--- Information shown Enclosed Below ---

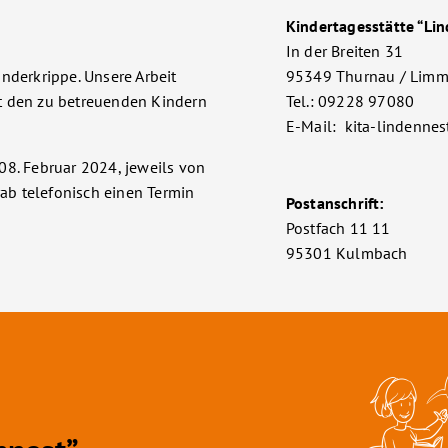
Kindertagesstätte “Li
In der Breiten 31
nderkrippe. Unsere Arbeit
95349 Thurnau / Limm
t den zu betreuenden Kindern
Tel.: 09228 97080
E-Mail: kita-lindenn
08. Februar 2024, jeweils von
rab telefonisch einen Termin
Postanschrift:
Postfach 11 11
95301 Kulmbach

--- End of Enclosed Information shown ---
--- Information shown Enclosed Below ---

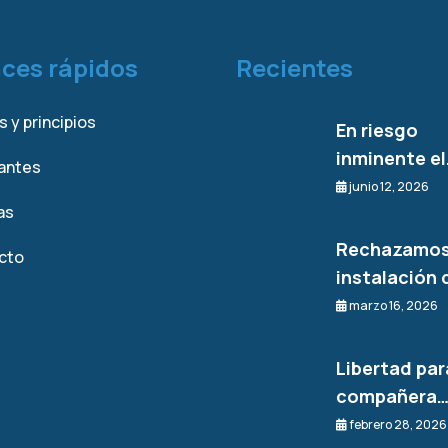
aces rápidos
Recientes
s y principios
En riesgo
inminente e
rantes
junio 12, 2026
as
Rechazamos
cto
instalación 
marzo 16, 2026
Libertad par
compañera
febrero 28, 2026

--- End of Enclosed Information shown ---
--- Information shown Enclosed Below ---

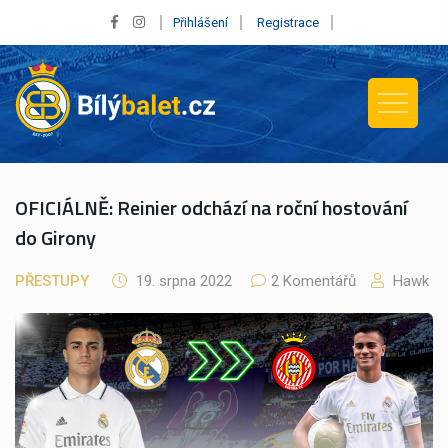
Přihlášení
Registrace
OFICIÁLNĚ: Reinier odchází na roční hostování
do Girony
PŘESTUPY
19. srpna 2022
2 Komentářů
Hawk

--- End of Enclosed Information shown ---

About this exercise | Copy the lines above exactly. Start with the line containing "08. Februar 2024, jeweils von", end with the line containing "95301 Kulmbach", and include both.

Exercise response |
08. Februar 2024, jeweils von
rab telefonisch einen Termin
Postanschrift:
Postfach 11 11
95301 Kulmbach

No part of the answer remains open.